Les banques d’investissement atteignent leur plus haut niveau d’activité depuis 2007

le 06/01/2014 L'AGEFI Quotidien / Edition de 7H

La France a été le plus dynamique des grands marchés européens, avec des commissions en hausse de 15,3% selon Thomson Reuters

Banques d'investissement : pic de revenus en 2013. Illustration: Fotolia

Les 100 milliards de dollars de 2007 sont encore loin, mais les banques d’investissement ont retrouvé des couleurs l’an dernier. A l’échelle mondiale, les commissions de conseil en fusions-acquisitions, de marchés primaires actions et obligations et de prêts syndiqués ont progressé de 3% en 2013, à 79,8 milliards de dollars (58,6 milliards d’euros), selon les calculs de Thomson Reuters. Le marché dépasse de peu les 79,4 milliards atteints lors de l’embellie de 2009.

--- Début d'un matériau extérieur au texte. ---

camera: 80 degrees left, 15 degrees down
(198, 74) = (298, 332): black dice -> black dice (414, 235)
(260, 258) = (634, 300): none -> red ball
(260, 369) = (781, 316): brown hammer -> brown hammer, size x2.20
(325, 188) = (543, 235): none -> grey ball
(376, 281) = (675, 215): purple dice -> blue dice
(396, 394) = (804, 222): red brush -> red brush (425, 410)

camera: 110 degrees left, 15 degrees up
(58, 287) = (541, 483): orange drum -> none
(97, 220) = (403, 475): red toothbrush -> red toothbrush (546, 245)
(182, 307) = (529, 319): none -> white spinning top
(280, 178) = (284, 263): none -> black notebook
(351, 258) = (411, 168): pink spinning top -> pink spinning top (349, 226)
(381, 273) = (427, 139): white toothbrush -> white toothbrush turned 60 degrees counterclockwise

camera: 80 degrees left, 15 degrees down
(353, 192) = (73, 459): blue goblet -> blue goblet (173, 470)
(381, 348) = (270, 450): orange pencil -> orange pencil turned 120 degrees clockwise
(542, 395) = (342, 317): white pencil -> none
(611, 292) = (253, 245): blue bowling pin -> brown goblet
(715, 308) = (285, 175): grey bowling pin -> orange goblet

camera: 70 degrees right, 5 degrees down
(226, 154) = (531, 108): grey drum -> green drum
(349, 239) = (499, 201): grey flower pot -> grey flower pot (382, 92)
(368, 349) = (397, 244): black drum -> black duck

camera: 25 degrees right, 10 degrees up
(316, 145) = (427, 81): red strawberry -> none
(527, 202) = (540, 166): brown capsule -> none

La zone Amériques tire le marché par ses volumes (57% du total) et son dynamisme (+4,7%, malgré le fort recul de l’Amérique latine), semblable à celui du Japon (+4,6%). Plombé par le faible nombre d’opérations impliquant des entreprises australiennes et malaises, le reste de l'’Asie décroche de 2,3%. La zone Europe, Moyen-Orient et Afrique s’en tire mieux (+2%), avec de forts contrastes entre ses principaux sous-marchés. Devant le Royaume-Uni et les Pays-Bas (+13%), la France est le territoire le plus dynamique (+15%) et affiche 2,5 milliards de dollars de commissions. L’Allemagne et l’Espagne reculent de 11% et 17%. Parmi les petits marchés, le Luxembourg se distingue (+28%), alors que la Suisse plonge (-40%) comme la plupart des pays nordiques.

A l'échelle globale, les revenus tirés des introductions en Bourse et augmentations de capital ont crû de 27% l’an dernier, à 20 milliards de dollars. L’activité de prêts syndiqués a également progressé de 10%. De quoi compenser le tassement des commissions d’émission de dette (-4%) et le recul des fusions-acquisitions (-12%). Les fonds d’investissement et leurs participations ont assuré un tiers de l’activité des banques d'investissement. Le plus actif, Blackstone, a payé deux fois plus de commissions qu’en 2012, soit 608 millions de dollars. Du côté des entreprises, le retrait de cote de Dell et son financement ont généré 458 millions de dollars de revenus.

La hiérarchie du Top 5 des banques conseil reste inchangée et 100% américaine, avec JPMorgan en tête, suivie de BoA-Merrill Lynch et Goldman Sachs. Première française, BNP Paribas gagne deux places, à la 13e position du classement mondial avec 1,28 milliard de dollars de revenus et 1,6% de part de marché. Lazard reste 21e, suivi de CA CIB (+4 places) et la Société Générale (+2). Au 25e rang, Rothschild perd deux places selon Thomson Reuters.